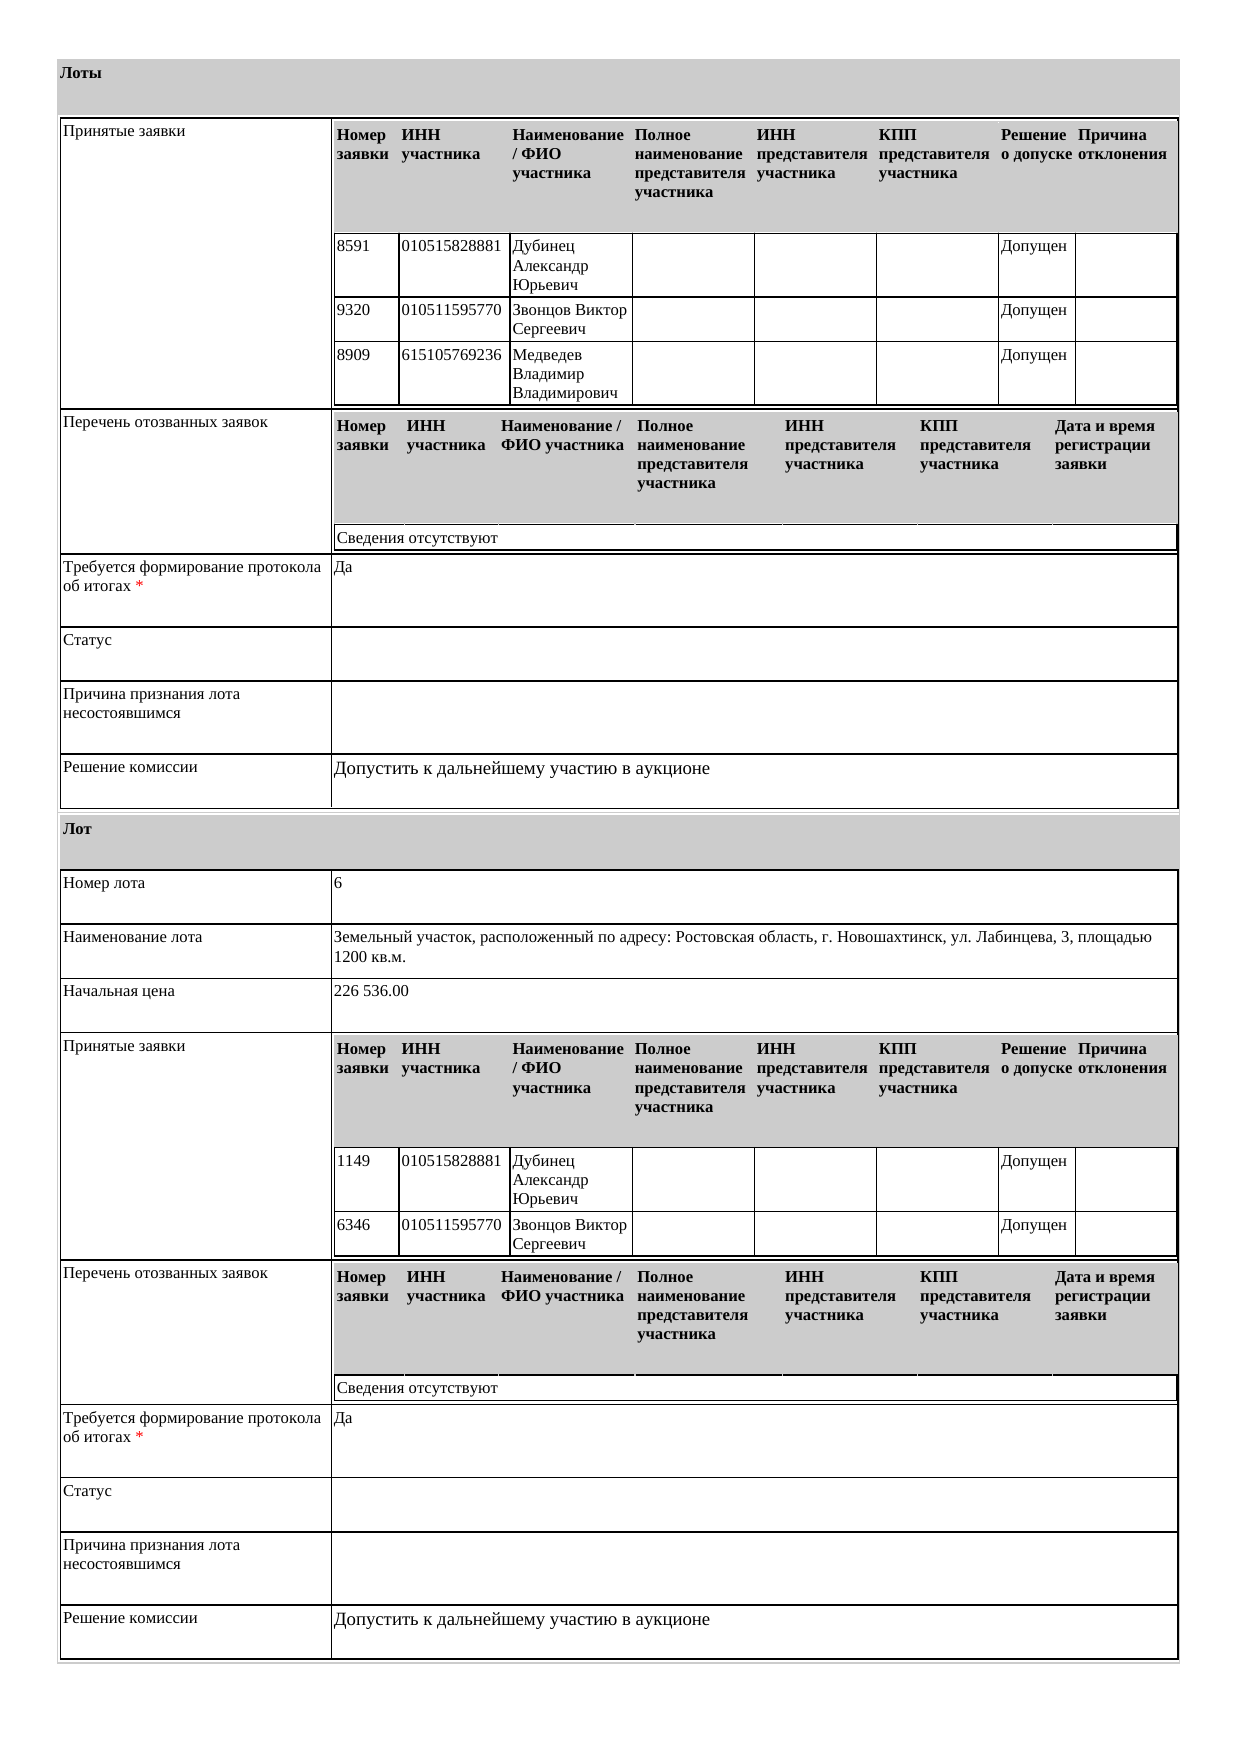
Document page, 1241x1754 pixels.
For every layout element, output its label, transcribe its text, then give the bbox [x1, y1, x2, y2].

---

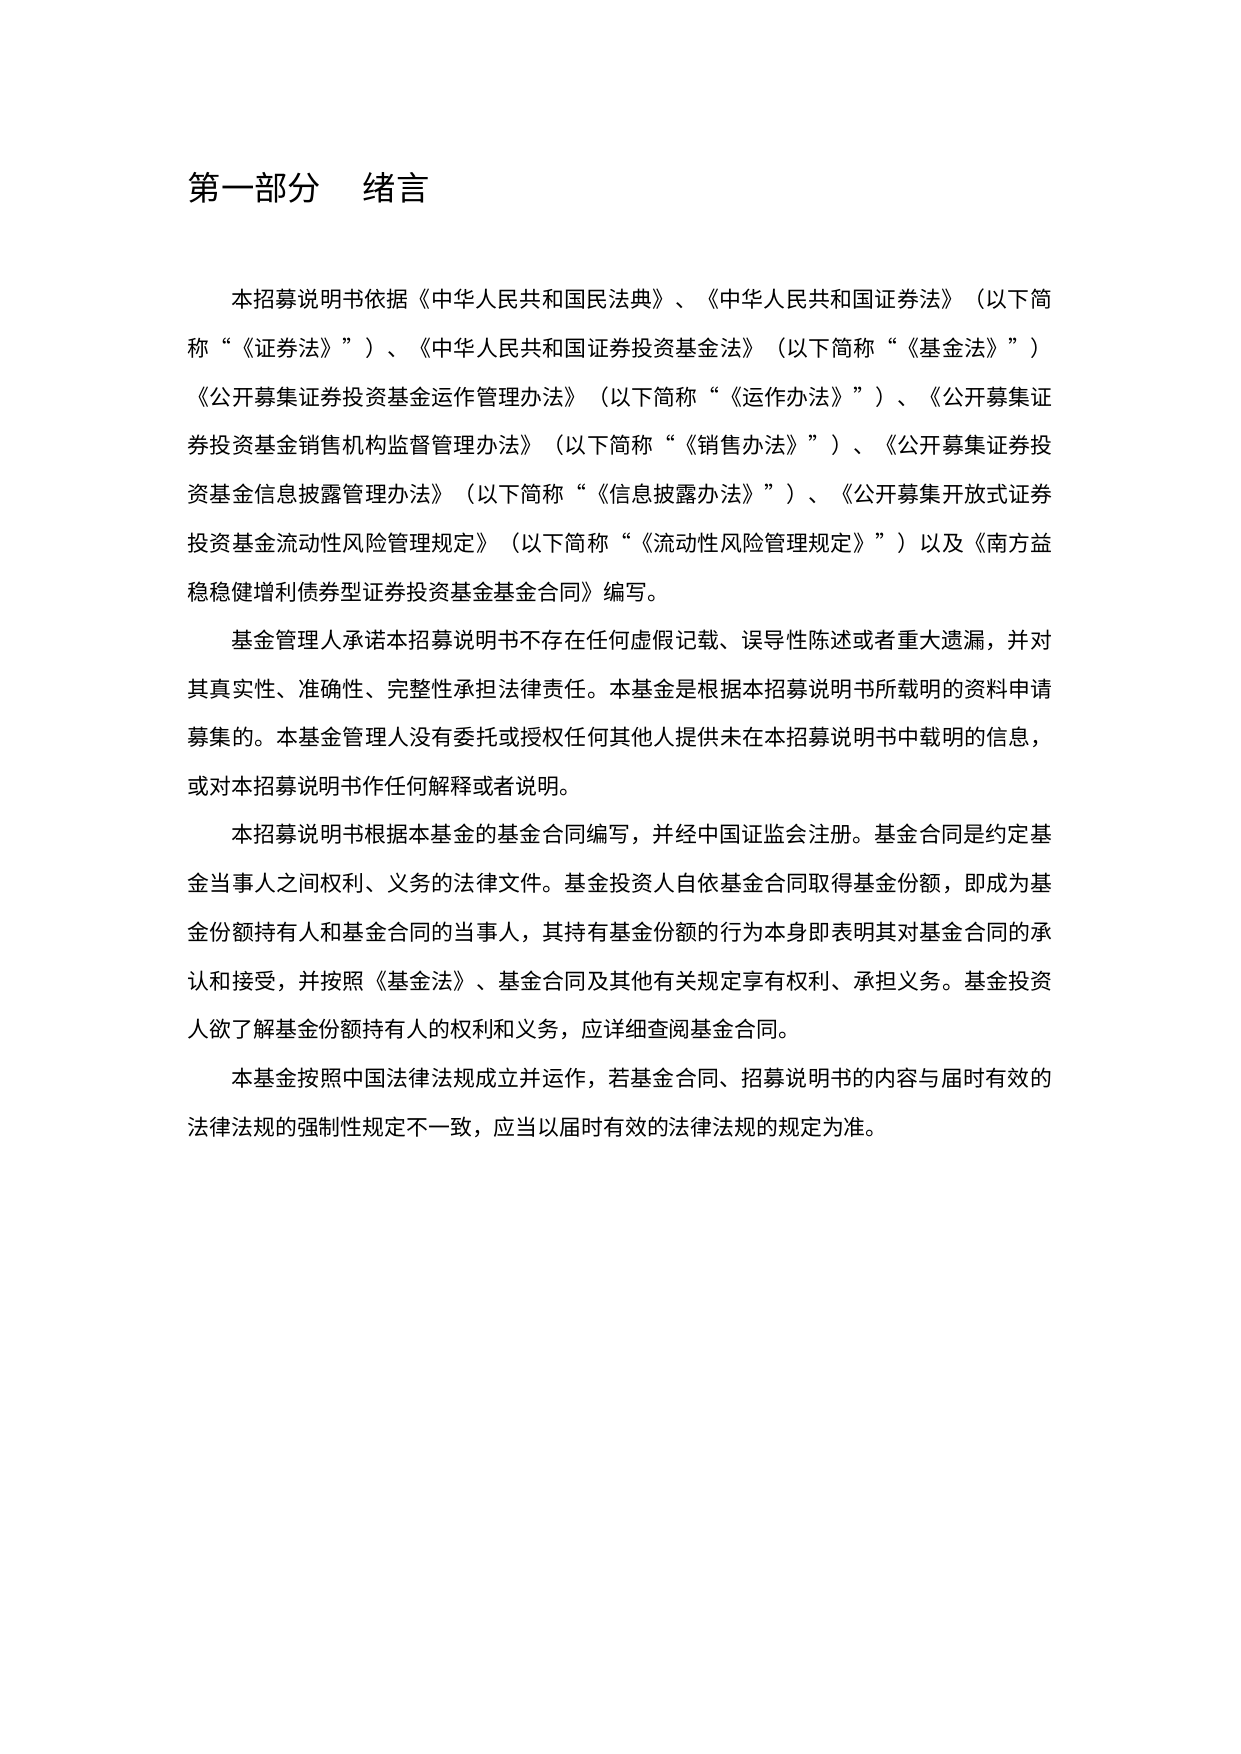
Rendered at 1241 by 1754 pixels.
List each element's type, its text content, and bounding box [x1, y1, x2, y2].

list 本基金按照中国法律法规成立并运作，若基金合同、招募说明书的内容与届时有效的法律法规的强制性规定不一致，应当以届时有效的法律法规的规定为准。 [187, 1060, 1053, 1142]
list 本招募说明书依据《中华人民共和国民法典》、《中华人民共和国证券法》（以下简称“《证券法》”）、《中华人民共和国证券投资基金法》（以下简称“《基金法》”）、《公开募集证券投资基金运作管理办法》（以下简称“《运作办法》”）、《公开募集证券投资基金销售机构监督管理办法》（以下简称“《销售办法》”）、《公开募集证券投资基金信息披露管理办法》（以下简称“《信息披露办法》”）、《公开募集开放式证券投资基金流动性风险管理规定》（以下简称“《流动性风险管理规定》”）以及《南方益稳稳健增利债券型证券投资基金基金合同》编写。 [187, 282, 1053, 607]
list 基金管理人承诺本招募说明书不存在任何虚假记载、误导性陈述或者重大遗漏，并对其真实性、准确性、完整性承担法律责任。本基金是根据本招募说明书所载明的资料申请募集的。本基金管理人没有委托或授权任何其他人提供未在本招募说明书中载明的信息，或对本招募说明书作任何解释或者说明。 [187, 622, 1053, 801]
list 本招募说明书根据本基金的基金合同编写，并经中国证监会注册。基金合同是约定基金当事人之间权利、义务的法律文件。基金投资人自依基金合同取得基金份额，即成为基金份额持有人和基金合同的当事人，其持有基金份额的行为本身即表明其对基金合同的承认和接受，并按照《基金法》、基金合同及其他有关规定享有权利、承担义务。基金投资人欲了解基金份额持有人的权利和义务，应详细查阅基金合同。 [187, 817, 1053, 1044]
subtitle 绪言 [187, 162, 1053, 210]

▶ Your instructions: Whenever a line in the entries holds the word "pixels", copy that line.

▶ Result:
Document page, 1241x1754 pixels.
Rendered at 1241 by 1754 pixels.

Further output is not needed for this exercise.